Did Gayle Lynds actually just say she "knew" me? She was being kind, I know, but it still sounded wonderful, warm, and so gracious.  She may as well have said, "Welcome. Welcome to the family!" That's how good her greeting made me feel. A fellow ThrillerFest author, welcoming me to the gang.

"I just sold a book," I told her. Okay, Forest, you're gonna run out of fishing line. 

"That's fantastic," she replied. "It's 100% more than what I've sold today."

Once again, grace from Gayle while under socially dysfunctional fire from moi.

"So, tell me about your book."

"My book?" I asked.  I felt another line snap.
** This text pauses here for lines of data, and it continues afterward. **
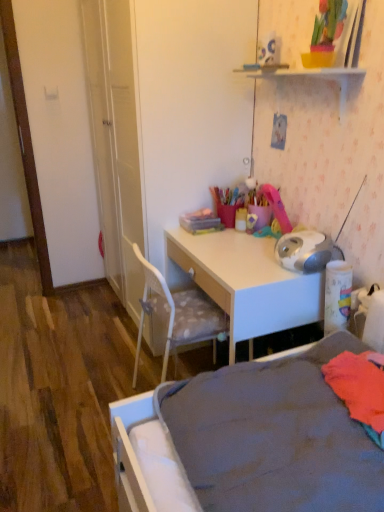
Question: Relative to gray fabric bed at lower right, is white glossy desk at center in front or behind?

Choices:
 (A) front
 (B) behind

Answer: (B)

Question: Looking at their shapes, would you say white glossy desk at center is wider or thinner than gray fabric bed at lower right?

Choices:
 (A) wide
 (B) thin

Answer: (B)

Question: Which object is positioned closest to the white glossy desk at center?

Choices:
 (A) gray fabric bed at lower right
 (B) white plastic shelf at upper center

Answer: (A)

Question: Which is farther from the white plastic shelf at upper center?

Choices:
 (A) gray fabric bed at lower right
 (B) white glossy desk at center

Answer: (A)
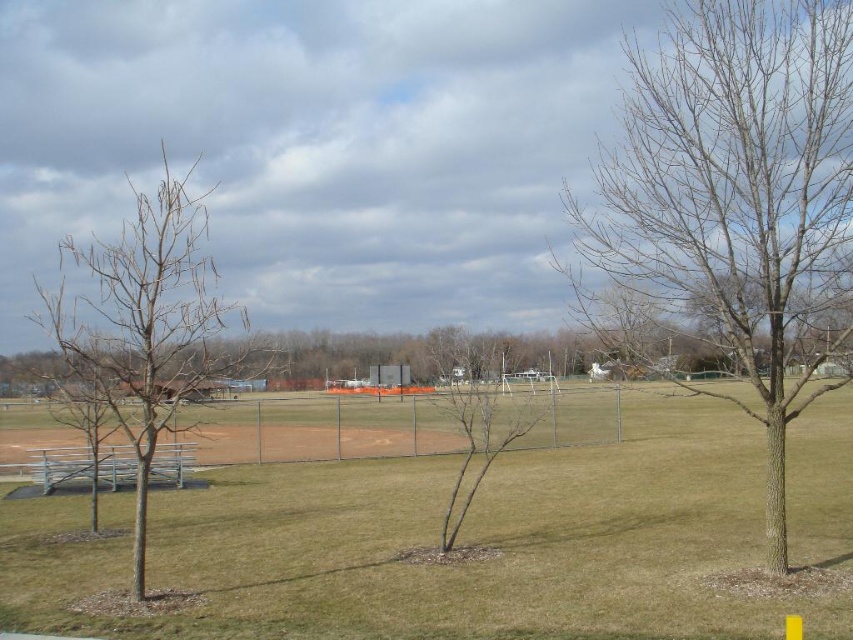
Question: In this image, where is bare wood tree at left located relative to bare wood tree at center?

Choices:
 (A) above
 (B) below

Answer: (A)

Question: Does bare wood tree at right lie behind bare wood tree at left?

Choices:
 (A) yes
 (B) no

Answer: (B)

Question: Estimate the real-world distances between objects in this image. Which object is closer to the green grass at center?

Choices:
 (A) bare wood tree at right
 (B) bare wood tree at left
 (C) bare wood tree at center

Answer: (C)

Question: Does bare wood tree at right have a smaller size compared to bare wood tree at left?

Choices:
 (A) yes
 (B) no

Answer: (A)

Question: Which of these objects is positioned farthest from the bare wood tree at right?

Choices:
 (A) bare wood tree at left
 (B) green grass at center
 (C) bare wood tree at center

Answer: (A)

Question: Based on their relative distances, which object is nearer to the green grass at center?

Choices:
 (A) bare wood tree at right
 (B) bare wood tree at left
 (C) bare wood tree at center

Answer: (C)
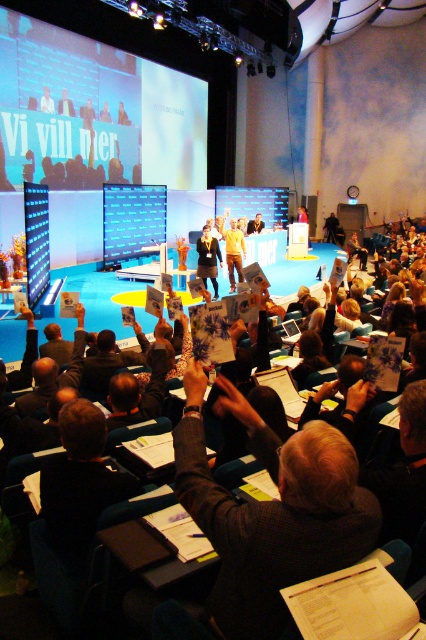
Consider the image. You are an attendee at the event and want to take a photo of the dark gray suit at center and the matte blue projection screen at center. Which object is closer to the camera based on their positions?

The dark gray suit at center is positioned under the matte blue projection screen at center, so the dark gray suit at center is closer to the camera.

You are an event organizer who needs to ensure that the dark gray suit at center and the yellow fabric at center are visible to all attendees. Given that the stage has limited space, which object should you prioritize placing closer to the front to ensure visibility?

The dark gray suit at center has a larger width than the yellow fabric at center, so to ensure visibility for both, the dark gray suit at center should be placed closer to the front since its greater width might make it more prominent and easier to see from a distance.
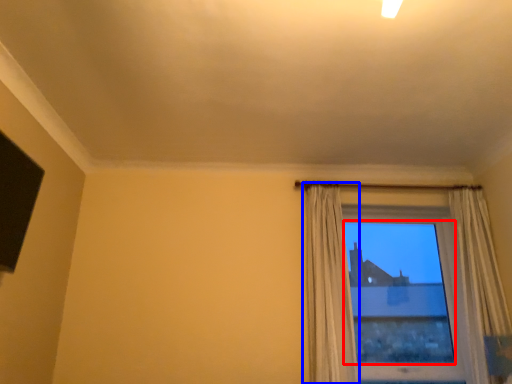
Question: Which object is further to the camera taking this photo, window screen (highlighted by a red box) or curtain (highlighted by a blue box)?

Choices:
 (A) window screen
 (B) curtain

Answer: (A)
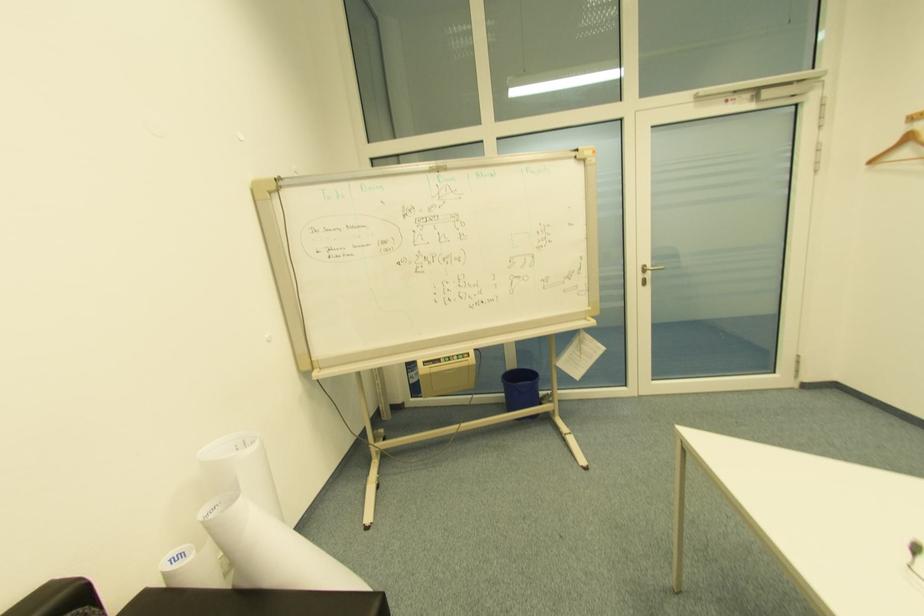
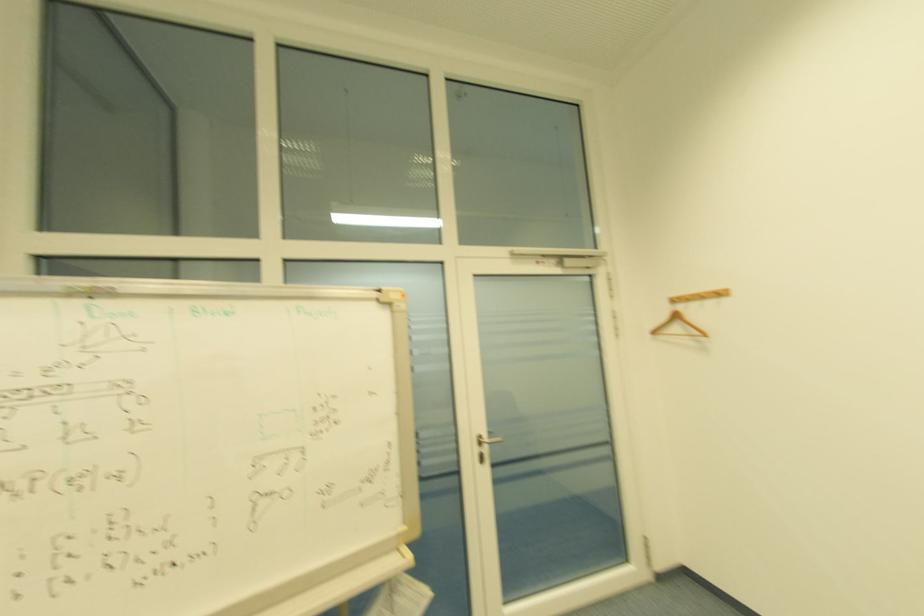
The images are taken continuously from a first-person perspective. In which direction is your viewpoint rotating?

The camera's rotation is toward right-up.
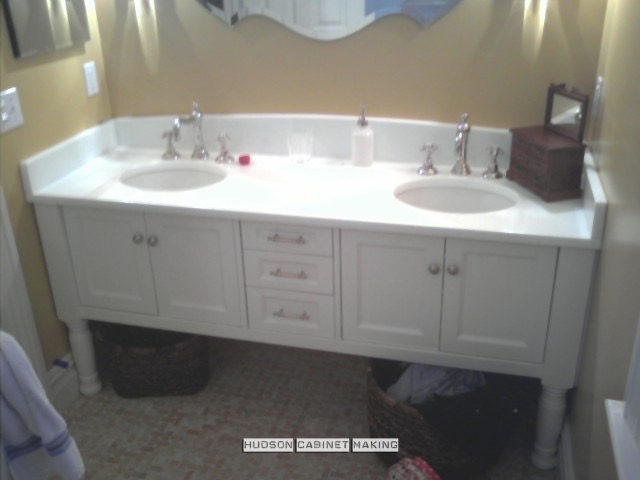
What are the coordinates of `sinks` in the screenshot? It's located at (445, 197), (188, 176).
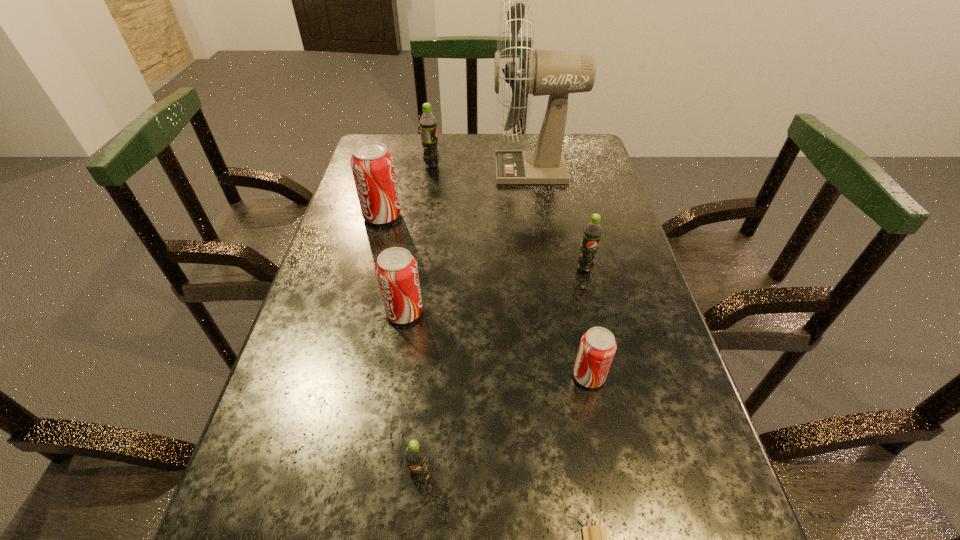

Nice going, Pascal!  Thank God you've got that great writer's name because your ThrillerFest social skills really suck.  "My book?" I began again. "Yeah, well my book is about a boy who is the sole witness to a crime in Chicago's Burnham Park in the late 1970s but the cops and the Cook County States Attorney's Office bungle the case and he's put into witness protection in Arizona.  The book starts thirty years in the future, the witness now a ruthless Maricopa County prosecutor and he crosses paths with the killers once again."

No reply form the Queen of Espionage. My story sucks. What was I thinking?

After her pregnant pause, Gayle speaks.  "Wow! That's a fantastic premise.  I really like that. What's the title?"

"Identity: Lost."

"Great title.  Are you writing a second?"

"Yes, I'm six chapters in."

"Well let me know when you're done with it. I'd like to read it. I'd love to give you a dust jacket blurb."

The "Queen of E" and "Forest"
Okay, this isn't really happening, is it?  Gayle Lynds offers to read my next manuscript, sight unseen?  Even though I'm now a published fiction writer, I can't make up stuff like this.  I've spoken again and again, here within this blog and at every book event I have had to date about the miraculous, serendipitous journey of "coincidences" I have experienced since the day I decided to write a novel.  (Hear that, Oprah?)  Her majesty, Lady O, is right--there is no such thing as coincidence.

Now if she can only figure out how to shorten the Arizona summers. Then she'll be a shoe in to become our first female president. 

Hmmm...maybe I've stumbled upon an idea here for another book. Coincidence?